High performers often lack compassion.
Because they move fast, think sharp, and expect excellence.
They can’t understand why others “don’t get it.”
They grow frustrated. Impatient. Cold.
They hide behind standards and say:
“I just have high expectations.”
“I don’t tolerate mediocrity.”
Here’s the real reason:
The faster you run, the easier it is to forget how hard it was to walk.
The higher you climb, the harder it is to see those still on the ground.
You must have seen it:
– The 10x engineer who belittles juniors in tech.
– The partner who’s brilliant but condescending in consulting.
– The founder obsessed with scaling, not sustaining, in startups.
– The top trader who treats colleagues like tools in finance.
Their performance is elite.
But their leadership?
Deficient.
Google’s Project Aristotle proved this years ago.
They studied 180+ teams to find what made the best teams thrive.
It wasn’t IQ, credentials, or even high individual performance.
The #1 factor?
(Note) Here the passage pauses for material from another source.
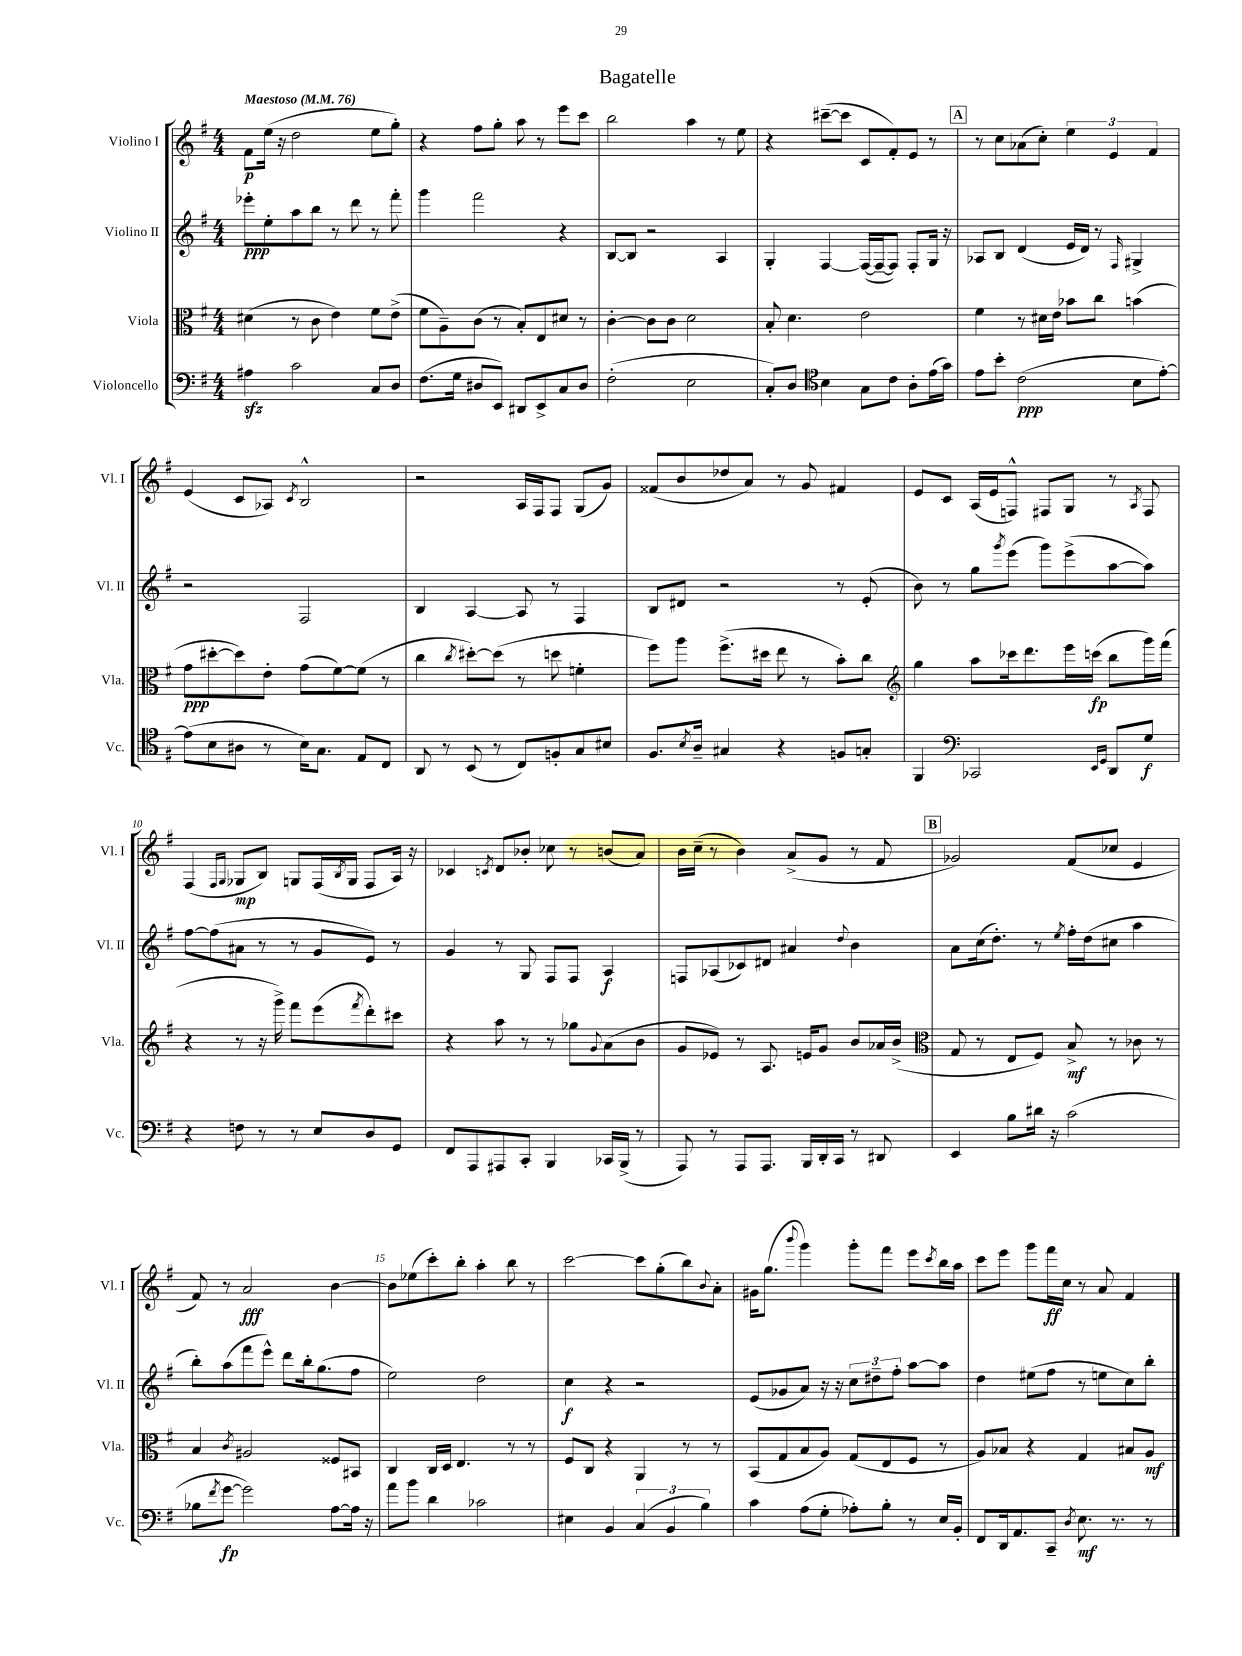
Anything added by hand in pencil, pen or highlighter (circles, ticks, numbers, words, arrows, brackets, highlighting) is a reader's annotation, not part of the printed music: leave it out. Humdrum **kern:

Psychological safety.
The ability to feel safe to speak up, fail, ask, admit, and question.
And that only exists when there’s compassion in the culture.
High performance without psychological safety creates fear.
High performance with safety creates innovation.
So here’s the real competitive edge:
Compassion isn’t a soft skill. It’s a scaling strategy.
TL;DR:
High performers who lack compassion limit others.
Those who build it into their leadership? They unlock everyone.
“Have you worked with someone who was brilliant but emotionally blind?
Start today:
Ask someone on your team what’s slowing them down and listen.”